Image: The new streamlined approach discovered for diagnosing and treating bowel cancer (Photo courtesy of University of Adelaide).
More than 4,000 Australians die from bowel cancer each year, and more than 17,000 new cases of this cancer will be diagnosed in 2018. Scientists are working to understand the genetic drivers of bowel cancer, with a special interest in those cancers which are the hardest to treat, and which have the poorest prognosis.

A new method helps determine which DNA changes are important to the cancer, in a fraction of the time, at less expense and using fewer animals than traditional genetically-engineered models that are used in cancer research. Analysis of the models, combined with patient data, has suggested potential drug vulnerabilities that are being tested.

An international team of scientists led by those at the University of Adelaide (Adelaide, Australia) have discovered a faster, more cost-effective way to determine which DNA mutations cause human bowel cancer. Serrated colorectal cancer (CRC) accounts for approximately 25% of cases and includes tumors that are among the most treatment resistant and with worst outcomes. This CRC subtype is associated with activating mutations in the mitogen-activated kinase pathway gene, BRAF, and epigenetic modifications termed the CpG Island Methylator Phenotype, leading to epigenetic silencing of key tumor suppressor genes. The team used organoid culture combined with CRISPR/Cas9 genome engineering to sequentially introduce genetic alterations associated with serrated CRC and which regulate the stem cell niche, senescence and DNA mismatch repair.
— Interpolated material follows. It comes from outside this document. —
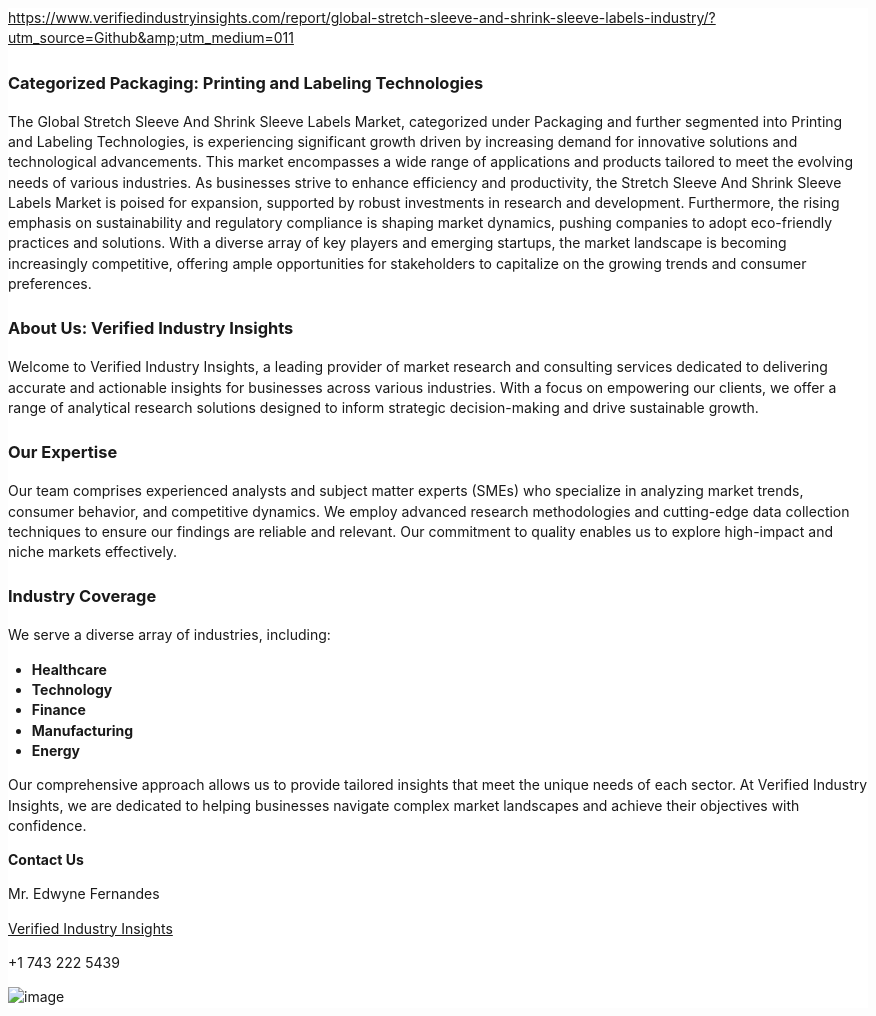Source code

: </strong><a href="https://www.verifiedindustryinsights.com/report/global-stretch-sleeve-and-shrink-sleeve-labels-industry/?utm_source=Github&amp;utm_medium=011">https://www.verifiedindustryinsights.com/report/global-stretch-sleeve-and-shrink-sleeve-labels-industry/?utm_source=Github&amp;utm_medium=011</a>&nbsp;</p><h3>Categorized Packaging: Printing and Labeling Technologies </h3><p>The Global Stretch Sleeve And Shrink Sleeve Labels Market, categorized under Packaging and further segmented into Printing and Labeling Technologies, is experiencing significant growth driven by increasing demand for innovative solutions and technological advancements. This market encompasses a wide range of applications and products tailored to meet the evolving needs of various industries. As businesses strive to enhance efficiency and productivity, the Stretch Sleeve And Shrink Sleeve Labels Market is poised for expansion, supported by robust investments in research and development. Furthermore, the rising emphasis on sustainability and regulatory compliance is shaping market dynamics, pushing companies to adopt eco-friendly practices and solutions. With a diverse array of key players and emerging startups, the market landscape is becoming increasingly competitive, offering ample opportunities for stakeholders to capitalize on the growing trends and consumer preferences.</p><h3>About Us: Verified Industry Insights</h3><p>Welcome to Verified Industry Insights, a leading provider of market research and consulting services dedicated to delivering accurate and actionable insights for businesses across various industries. With a focus on empowering our clients, we offer a range of analytical research solutions designed to inform strategic decision-making and drive sustainable growth.</p><h3>Our Expertise</h3><p>Our team comprises experienced analysts and subject matter experts (SMEs) who specialize in analyzing market trends, consumer behavior, and competitive dynamics. We employ advanced research methodologies and cutting-edge data collection techniques to ensure our findings are reliable and relevant. Our commitment to quality enables us to explore high-impact and niche markets effectively.</p><h3>Industry Coverage</h3><p>We serve a diverse array of industries, including:</p><ul><li><strong>Healthcare</strong></li><li><strong>Technology</strong></li><li><strong>Finance</strong></li><li><strong>Manufacturing</strong></li><li><strong>Energy</strong></li></ul><p>Our comprehensive approach allows us to provide tailored insights that meet the unique needs of each sector. At Verified Industry Insights, we are dedicated to helping businesses navigate complex market landscapes and achieve their objectives with confidence.</p><p><strong>Contact Us</strong></p><p>Mr. Edwyne Fernandes</p><p><a href="https://www.verifiedindustryinsights.com/">Verified Industry Insights</a></p><p>+1 743 222 5439</p>
![image](https://github.com/user-attachments/assets/adb9bb10-8cdd-490f-b97d-8a9e35cad793)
The scientists reported that targeted biallelic gene alterations were verified by DNA sequencing. Organoid growth in the absence of niche factors was assessed, as well as analysis of downstream molecular pathway activity. Orthotopic engraftment of complex organoid lines, but not BrafV600E alone, quickly generated adenocarcinoma in vivo with serrated features consistent with human disease. Loss of the essential DNA mismatch repair enzyme, MutL Homolog 1(Mlh1), led to microsatellite instability. Sphingolipid metabolism genes are differentially regulated in both our mouse models of serrated CRC and human CRC, with key members of this pathway having prognostic significance in the human setting.
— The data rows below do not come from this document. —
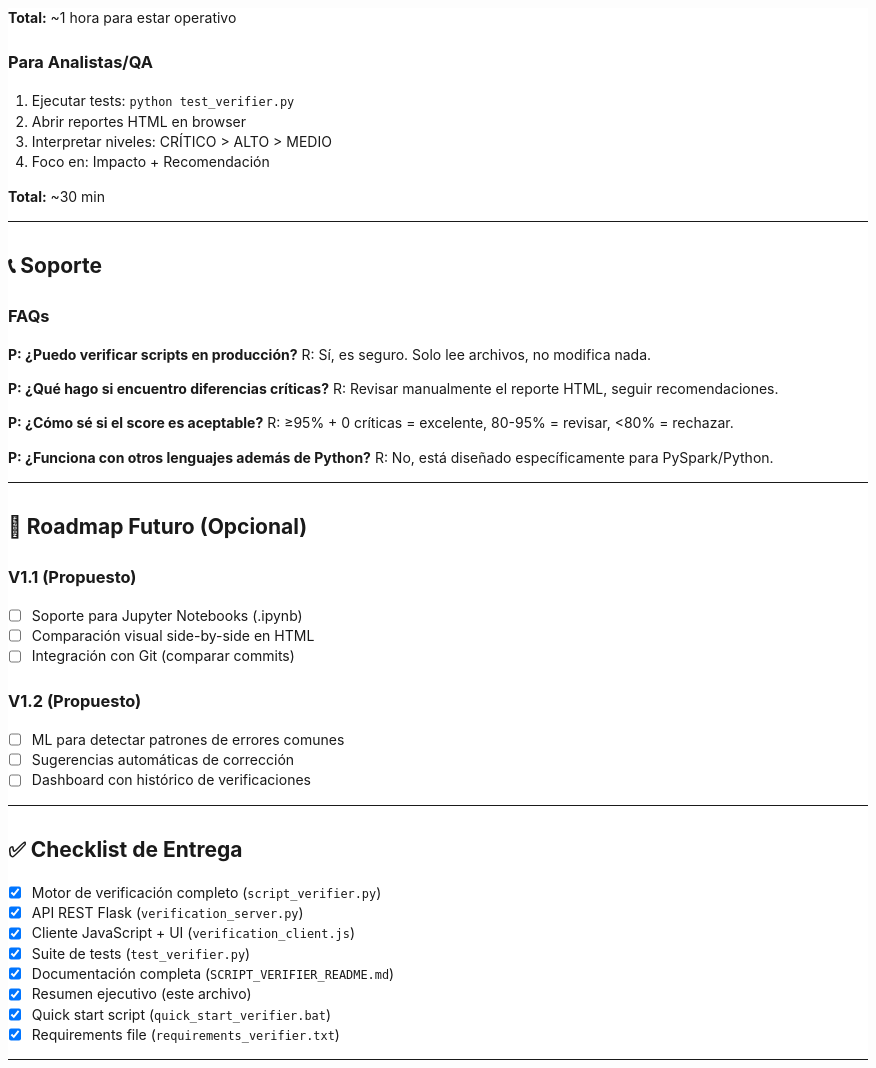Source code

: **Total:** ~1 hora para estar operativo

### Para Analistas/QA

1. Ejecutar tests: `python test_verifier.py`
2. Abrir reportes HTML en browser
3. Interpretar niveles: CRÍTICO > ALTO > MEDIO
4. Foco en: Impacto + Recomendación

**Total:** ~30 min

---

## 📞 Soporte

### FAQs

**P: ¿Puedo verificar scripts en producción?**
R: Sí, es seguro. Solo lee archivos, no modifica nada.

**P: ¿Qué hago si encuentro diferencias críticas?**
R: Revisar manualmente el reporte HTML, seguir recomendaciones.

**P: ¿Cómo sé si el score es aceptable?**
R: ≥95% + 0 críticas = excelente, 80-95% = revisar, <80% = rechazar.

**P: ¿Funciona con otros lenguajes además de Python?**
R: No, está diseñado específicamente para PySpark/Python.

---

## 🚀 Roadmap Futuro (Opcional)

### V1.1 (Propuesto)
- [ ] Soporte para Jupyter Notebooks (.ipynb)
- [ ] Comparación visual side-by-side en HTML
- [ ] Integración con Git (comparar commits)

### V1.2 (Propuesto)
- [ ] ML para detectar patrones de errores comunes
- [ ] Sugerencias automáticas de corrección
- [ ] Dashboard con histórico de verificaciones

---

## ✅ Checklist de Entrega

- [x] Motor de verificación completo (`script_verifier.py`)
- [x] API REST Flask (`verification_server.py`)
- [x] Cliente JavaScript + UI (`verification_client.js`)
- [x] Suite de tests (`test_verifier.py`)
- [x] Documentación completa (`SCRIPT_VERIFIER_README.md`)
- [x] Resumen ejecutivo (este archivo)
- [x] Quick start script (`quick_start_verifier.bat`)
- [x] Requirements file (`requirements_verifier.txt`)

---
The authors concluded that they had generated rapid, complex models of serrated CRC to determine the contribution of specific genetic alterations to carcinogenesis. Analysis of the models alongside patient data has led to the identification of a potential susceptibility for this tumor type. Susan L. Woods, PhD, a Senior Research Fellow and a study co-leader, said, “Now, we have rapidly made new models of bowel cancer that mimic the complex genetic (DNA) changes that we see in human tumors and recapitulate features of the human disease.” The study was published on April 17, 2018, in the journal GUT.